Medical mistakes: To err is human

Human error experts estimate that everyone makes three or four mistakes a day. Yet, it is not acceptable for patients to be harmed by the healthcare system that is supposed to offer healing and comfort. However, patient safety has been difficult to achieve due to long standing beliefs that when errors occur individuals must be blamed or punished.

Medical errors can be defined as the failure of a planned action to be completed as intended or the use of a wrong plan to achieve an aim.

Many medical errors do not result from individual recklessness or the actions of a particular group but faulty systems, processes and conditions that lead people to make mistakes or fail to prevent them.
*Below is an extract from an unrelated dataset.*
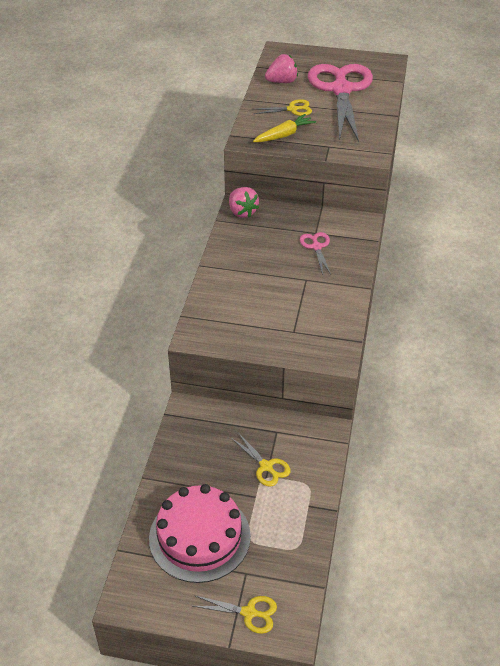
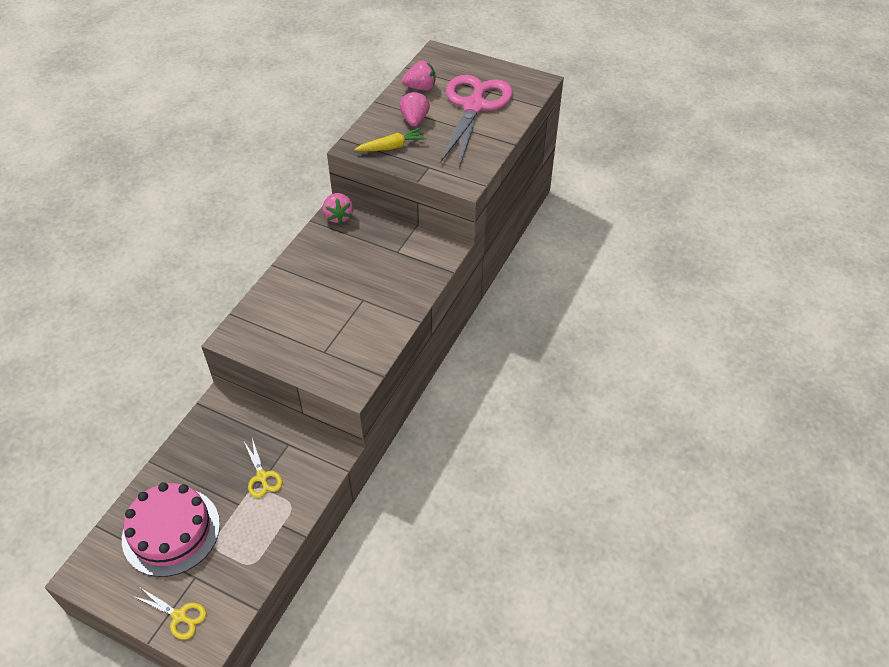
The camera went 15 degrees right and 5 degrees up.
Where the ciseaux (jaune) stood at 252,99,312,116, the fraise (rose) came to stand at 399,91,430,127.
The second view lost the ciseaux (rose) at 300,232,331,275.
Thus, mistakes can best be prevented by designing the health system at all levels to make it safer--to make it harder for people to do something wrong and easier for them to do it right.

In fact, error should be seen as the inevitable companion of the ability of man to simplify complex situations to function. In complex or stressful situations such as healthcare, humans attempt to impose familiar patterns, sometimes imposing orderliness where none exists.

In obstetrics, a specialty fraught with high risk and often unpredictable events, the potential for error and to harm vulnerable patients is high so the need to develop better approaches and a deeper understanding of the root causes of events is essential.

Preventing errors and improving safety for patients requires a systems approach in order to modify the conditions that contribute to errors. Healthcare organisations must develop a systems orientation to patient safety, rather than an orientation that finds and attaches blame to individuals.

They should establish non-punitive environments which leads to increased error reporting hence helps identify potential breakdowns in the health system.

This will help improve safety and show how to handle errors and quality improvement.